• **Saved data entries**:
▼

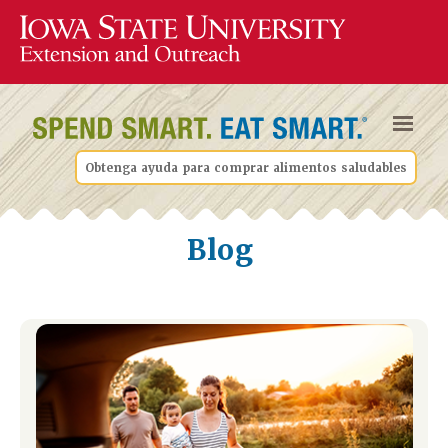
Obtenga ayuda para comprar alimentos saludables
Blog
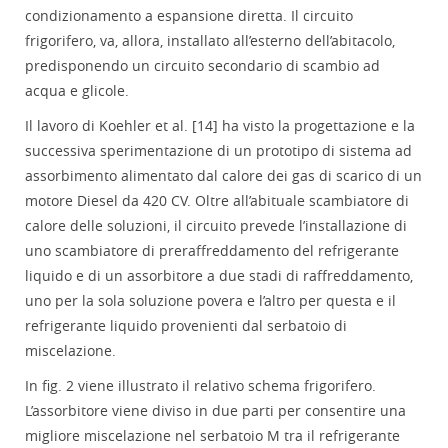
condizionamento a espansione diretta. Il circuito
frigorifero, va, allora, installato all’esterno dell’abitacolo,
predisponendo un circuito secondario di scambio ad
acqua e glicole.
Il lavoro di Koehler et al. [14] ha visto la progettazione e la
successiva sperimentazione di un prototipo di sistema ad
assorbimento alimentato dal calore dei gas di scarico di un
motore Diesel da 420 CV. Oltre all’abituale scambiatore di
calore delle soluzioni, il circuito prevede l’installazione di
uno scambiatore di preraffreddamento del refrigerante
liquido e di un assorbitore a due stadi di raffreddamento,
uno per la sola soluzione povera e l’altro per questa e il
refrigerante liquido provenienti dal serbatoio di
miscelazione.
In fig. 2 viene illustrato il relativo schema frigorifero.
L’assorbitore viene diviso in due parti per consentire una
migliore miscelazione nel serbatoio M tra il refrigerante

▲

• **EXERCISE DIRECTIONS**:
Start with the line that contains "uno scambiatore di", end with the last line of the entries, and please retype every line in that span exactly, with no others.

• **RESULT OF THE EXERCISE**:
uno scambiatore di preraffreddamento del refrigerante
liquido e di un assorbitore a due stadi di raffreddamento,
uno per la sola soluzione povera e l’altro per questa e il
refrigerante liquido provenienti dal serbatoio di
miscelazione.
In fig. 2 viene illustrato il relativo schema frigorifero.
L’assorbitore viene diviso in due parti per consentire una
migliore miscelazione nel serbatoio M tra il refrigerante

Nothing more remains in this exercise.